= Nili (unit) =

Israeli military task force

Nili (נִילי) is a task force established by Israel's Shin Bet and Mossad units in late 2023 to track and assassinate the members of Palestinian militant group Hamas, who organized and carried out the 2023 Hamas attack on Israel on 7 October 2023, which killed more than 1,200 Israelis, the majority civilians.

The unit is named after the World War I era espionage network of the same name, which is an acronym for "Netzah Yisrael Lo Yeshaker," (Hebrew: נצח ישראל לא ישקר) a Biblical phrase from the First Book of Samuel that translates to "the Eternal One of Israel will not lie".
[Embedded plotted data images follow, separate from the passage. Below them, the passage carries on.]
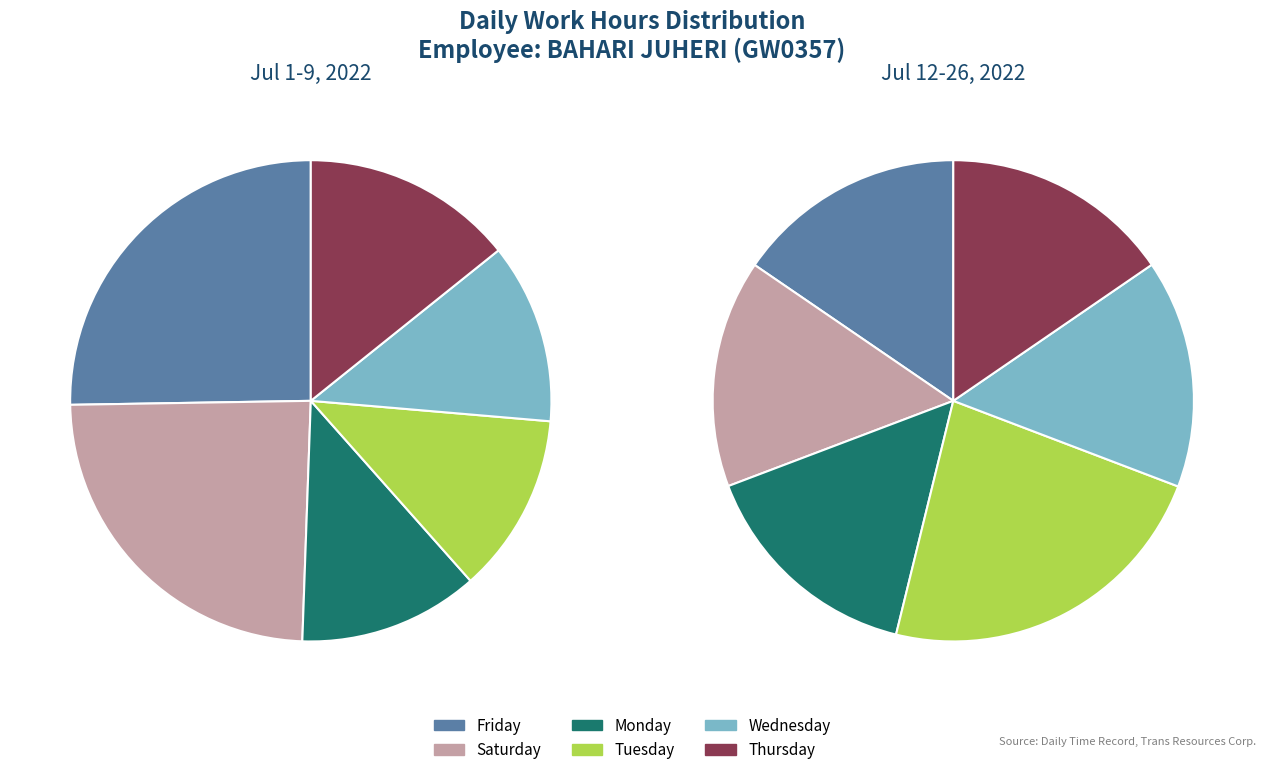

Is it true that Tue Jul 19 is 1% of the pie?

False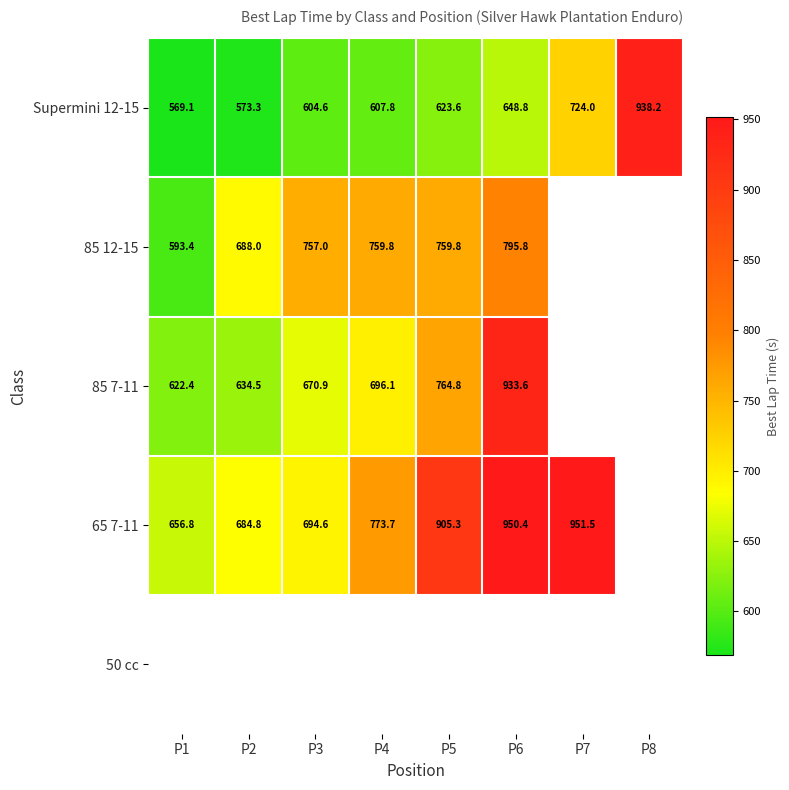

What value does the 65 7-11 series have at P7?

951.5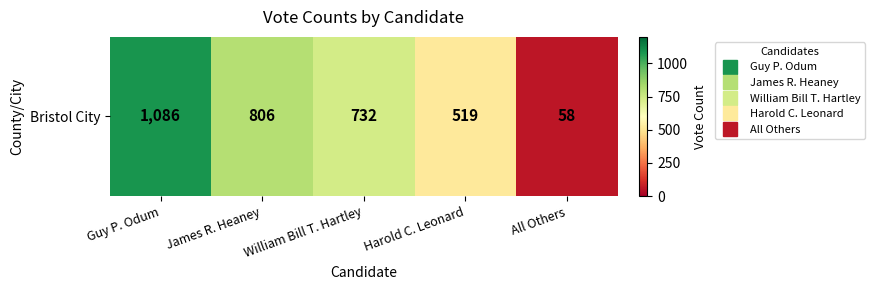

Reading right to left, transcribe all the data shown in this chart.

All Others=58	Harold C. Leonard=519	William Bill T. Hartley=732	James R. Heaney=806	Guy P. Odum=1086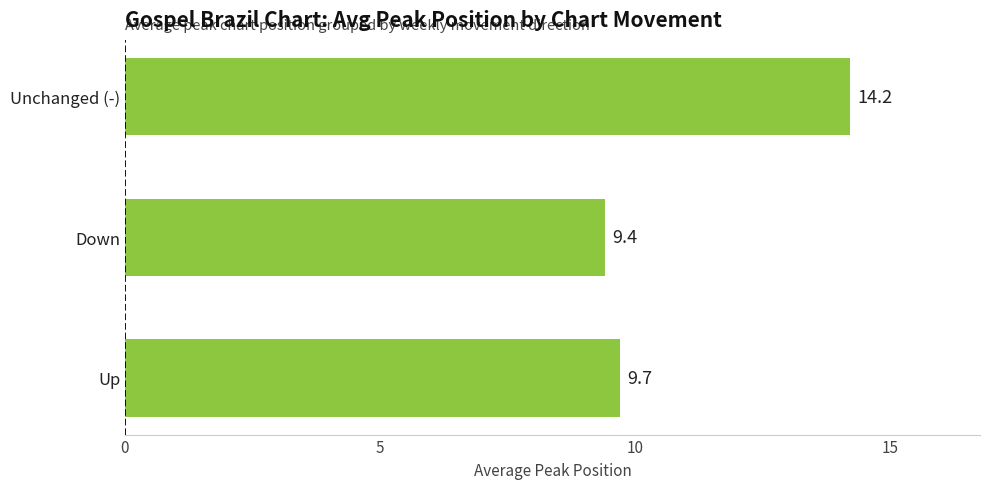

Are the bars horizontal?

Yes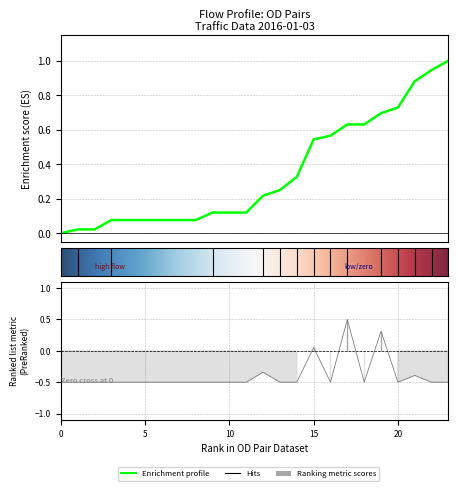

Where is the first local minimum?

16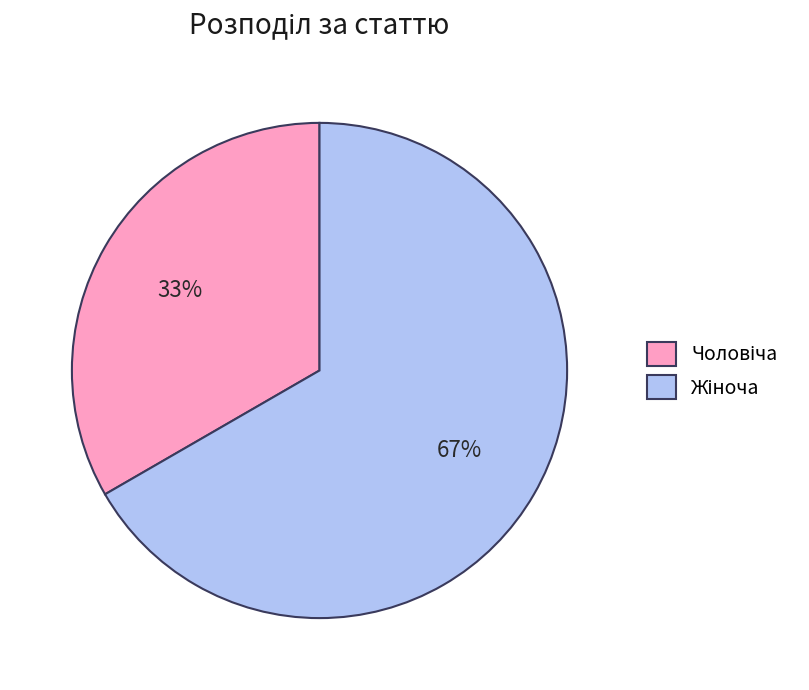

To the nearest percent, what is the average slice percentage?

50%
== Organization and goals ==
The unit's ambitions are similar to Mossad assassinations following the Munich massacre, which tracked down and assassinated the Palestinian militant group, Black September, who organized and carried out the 1972 Munich massacre killing Israeli athletes.

The unit consists of representatives from both the Shin Bet and Mossad. Kidon operatives have been speculated to also participate in Nili. Whilst Nili's focus is primarily on Hamas's commando Nukhba unit, according to Ahron Bregman of King's College London, Mossad's involvement means that Nili will also go after Hamas members located outside of Gaza. According to a leaked recording, Ronen Bar the head of Shin Bet, told Israeli parliamentarians that Hamas leaders would be killed "in Gaza, in the West Bank, in Lebanon, in Turkey, in Qatar, everywhere...It will take a few years, but we will be there in order to do it."

“In the Middle East, revenge is an important part of the discourse. It is about how serious anyone in your environment sees you,” said Michael Milstein, a former senior Israeli military intelligence officer on Palestinian affairs. “Unfortunately this is the language of this neighborhood.”

The organization operates independently of other units, focusing on tracking Hamas strike cells and high-ranking Hamas officials. The personnel include both intelligence and operational staff.

The top targets for the unit included Marwan Issa and Yahya Sinwar, who orchestrated the 7 October 2023 attacks. Other high profile assassinations include Izz al-Din al-Haddad, Saleh al-Arouri and Ismail Haniyeh.

As of August 2026, Israel claims to have killed 2,800 people on Nili's list, which includes 1,200 who were killed during the initial onslaught. Another 300 are reported to have been captured.

== Criticism ==
Journalist and author on Israeli security services, Yossi Melman, criticized the campaign stating that the strategy of assassinations “doesn’t solve anything" and is an attempt by Israeli security services to redeem themselves after being humiliated by the success of Hamas attacks.

According to the Guardian, others have suggested that repeated claims by public figures about Nili illustrate a desire amongst Israeli officials to reassure a fearful public.